My room is as overwhelming to be in as my brain right now. Piles of laundry, two unpacked bags from recent trips, and creative briefs scattered along my night stand. It’s all cyclical. When my room feels cluttered, I don’t sleep well. When I don’t sleep well, I skip breakfast. When I skip breakfast, I’m a hungry, miserable, less productive version of myself. So I spent two hours this afternoon doing laundry, vacuuming, unpacking, and de-cluttering. If I didn’t need it, it went in the garbage. If I haven’t worn it, I donated it. If it was tied to a person, place, or experience that no longer serves me, I threw it out. My room is back to being the etherial haven it was always meant to be.
If there’s anything more cluttered than my room right now it’s my brain. I have so much in there, and I keep cramming more in. It’s like I’m going on vacation and trying to bring ALL the things. I don’t know what the weather’s going to be like, so I pack shorts and jeans. I might go to something fancy, so I’ll need a gown. Which means I’ll need heels. I’ll want to work out, so I throw in my running sneaks. And a wind breaker in case I’m on a freaking boat at some point. And…wait. Where am I going? That’s my brain. It’s overflowing with stuff I’m excited and passionate about, but that stuff is taking over. I took a half hour after eating breakfast to meditate, and realized it was the first time in weeks I’d sat in silence with no interruptions. Usually yoga is my time to give my brain a break, but I’ve been missing it. And clearly, missing that quiet time.

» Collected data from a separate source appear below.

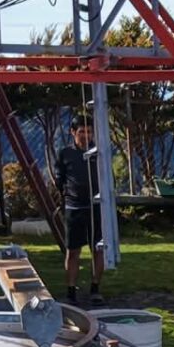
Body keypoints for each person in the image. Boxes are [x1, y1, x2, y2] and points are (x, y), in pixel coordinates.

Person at [55, 115, 104, 303]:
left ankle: (95, 288)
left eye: (89, 131)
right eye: (82, 131)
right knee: (73, 251)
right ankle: (71, 291)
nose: (86, 135)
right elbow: (60, 178)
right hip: (74, 208)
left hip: (96, 207)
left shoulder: (99, 153)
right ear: (73, 132)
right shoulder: (65, 154)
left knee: (98, 249)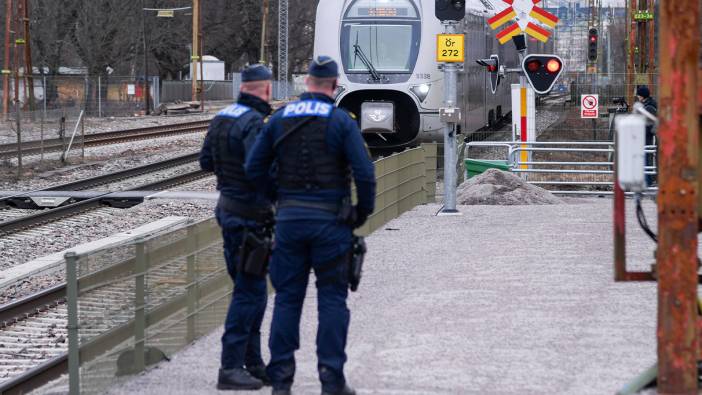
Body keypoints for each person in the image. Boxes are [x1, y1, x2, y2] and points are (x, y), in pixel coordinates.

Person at [246, 56, 376, 395]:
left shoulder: (279, 119)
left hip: (289, 221)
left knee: (287, 299)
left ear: (307, 83)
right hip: (331, 223)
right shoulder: (341, 120)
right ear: (334, 85)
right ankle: (331, 379)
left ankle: (282, 381)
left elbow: (253, 169)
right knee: (332, 300)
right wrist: (360, 213)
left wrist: (277, 201)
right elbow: (364, 172)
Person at [199, 64, 275, 391]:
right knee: (250, 293)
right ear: (265, 89)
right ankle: (230, 367)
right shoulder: (253, 123)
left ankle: (254, 364)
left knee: (249, 289)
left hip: (228, 211)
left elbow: (205, 162)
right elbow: (259, 171)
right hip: (249, 219)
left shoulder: (222, 117)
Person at [636, 86, 658, 186]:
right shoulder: (648, 105)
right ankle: (647, 181)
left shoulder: (648, 107)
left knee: (646, 158)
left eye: (638, 95)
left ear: (642, 96)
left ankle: (648, 182)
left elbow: (650, 123)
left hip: (646, 136)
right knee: (645, 157)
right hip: (646, 135)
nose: (637, 97)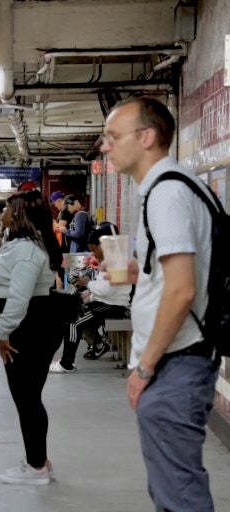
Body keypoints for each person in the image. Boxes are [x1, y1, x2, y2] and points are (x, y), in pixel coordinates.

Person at [101, 96, 218, 511]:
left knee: (178, 495)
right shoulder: (169, 187)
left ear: (147, 137)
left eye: (113, 136)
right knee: (172, 487)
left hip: (177, 361)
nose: (105, 146)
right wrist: (135, 271)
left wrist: (144, 367)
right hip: (180, 361)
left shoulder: (166, 192)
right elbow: (172, 274)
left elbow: (182, 289)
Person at [0, 189, 64, 485]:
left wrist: (2, 332)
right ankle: (39, 461)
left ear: (19, 213)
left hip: (28, 328)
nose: (3, 213)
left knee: (27, 399)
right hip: (33, 326)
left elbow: (19, 299)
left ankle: (35, 468)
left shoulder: (25, 251)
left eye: (7, 208)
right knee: (29, 398)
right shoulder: (26, 245)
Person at [49, 225, 131, 373]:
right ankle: (94, 346)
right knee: (71, 312)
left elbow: (106, 291)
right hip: (107, 303)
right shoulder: (112, 259)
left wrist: (87, 283)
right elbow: (104, 287)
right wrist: (88, 293)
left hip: (113, 306)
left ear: (102, 244)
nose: (94, 253)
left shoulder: (116, 261)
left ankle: (66, 364)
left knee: (75, 324)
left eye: (94, 249)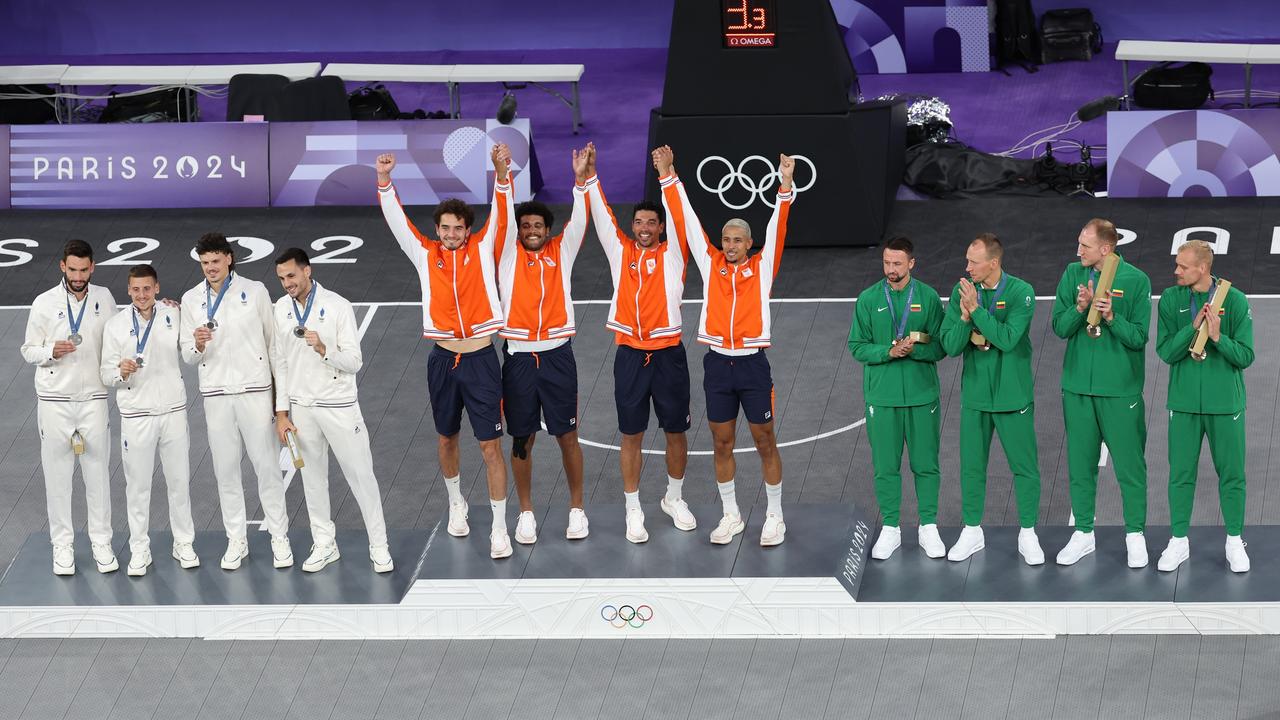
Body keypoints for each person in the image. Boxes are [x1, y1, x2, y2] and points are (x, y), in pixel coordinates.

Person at [376, 145, 515, 559]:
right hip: (441, 360)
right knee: (446, 438)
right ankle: (457, 503)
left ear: (469, 230)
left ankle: (499, 526)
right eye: (445, 228)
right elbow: (397, 222)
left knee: (490, 445)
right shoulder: (425, 255)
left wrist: (501, 172)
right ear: (437, 230)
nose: (451, 234)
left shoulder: (483, 248)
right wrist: (384, 182)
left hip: (481, 360)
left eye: (457, 228)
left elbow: (503, 211)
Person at [655, 145, 794, 546]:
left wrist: (785, 183)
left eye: (737, 240)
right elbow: (686, 217)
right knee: (721, 441)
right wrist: (669, 174)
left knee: (765, 439)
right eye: (726, 240)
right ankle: (730, 514)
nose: (730, 245)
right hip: (717, 365)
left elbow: (778, 224)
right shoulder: (711, 263)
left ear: (749, 244)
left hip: (752, 365)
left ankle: (775, 516)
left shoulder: (763, 267)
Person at [586, 146, 695, 544]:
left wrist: (668, 173)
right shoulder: (621, 252)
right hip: (630, 355)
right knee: (631, 435)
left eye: (652, 222)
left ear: (661, 228)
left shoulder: (674, 255)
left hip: (669, 355)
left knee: (675, 432)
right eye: (639, 222)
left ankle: (674, 497)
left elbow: (681, 215)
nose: (645, 227)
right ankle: (633, 509)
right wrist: (591, 175)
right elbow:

Side note: I’m sure someone will tell me I’m supposed to meditate on an empty stomach, but I’m just doing the best I can, you dig?
SKIN (AND SLEEP)
Question: What does two weeks of no sleep do to your skin?
Answer: Pisses it off.
Guys, my skin is so pissed at me. From the bags under my eyes, to the chronic dryness, to the small bumps I get along my jaw line when I’m especially stressed out, (I’m a jaw clencher. Trying to stop.) my skin just isn’t happy. It basically looks and feels like a broken Terra Cotta pot. I was planning on trying to squeeze in a facial this weekend but the snowstorm camped my style. Instead, I treated myself to nine hours of sleep and a steam room treatment at the gym, followed by an at home face mask made with avocado, honey, and oatmeal.
Speaking of yoga, the last time I worked out was last Thursday. I went for a 5k run, did some core work, and vowed to come back the next day. Okay fine, two days later. OKAY, over the weekend. Ugh. Next week. Fast forward to now. I trudged through the storm today for another 5k run, but I hated every mile. That said, the runner’s high followed me around for the duration of the day. This lack of discipline is entirely my fault. Instead of making my body a priority, I’m making my computer a priority. Sometimes that happens, but it can’t happen all the time. You know what happens to your body when you don’t make it a priority? It stops working for you.
Aaaaaand here we are.
I’m hoping to find ways in the next few weeks to be more mindful about folding self-care more consciously and frequently into what “routine” I have. I’m trying to get better at recognizing my bad-to-myself habits, like working until 2am and functioning on 5 hours of sleep for starters. The goal is to not shut down to the point where I need to spend an entire day recovering from life. Working hard is one thing, but working so hard that life starts to hurt is an entirely different thing. It’s called burn out. And I learned on Friday night that it’s super real.
Take care of yourself, friends. There’s only one of you!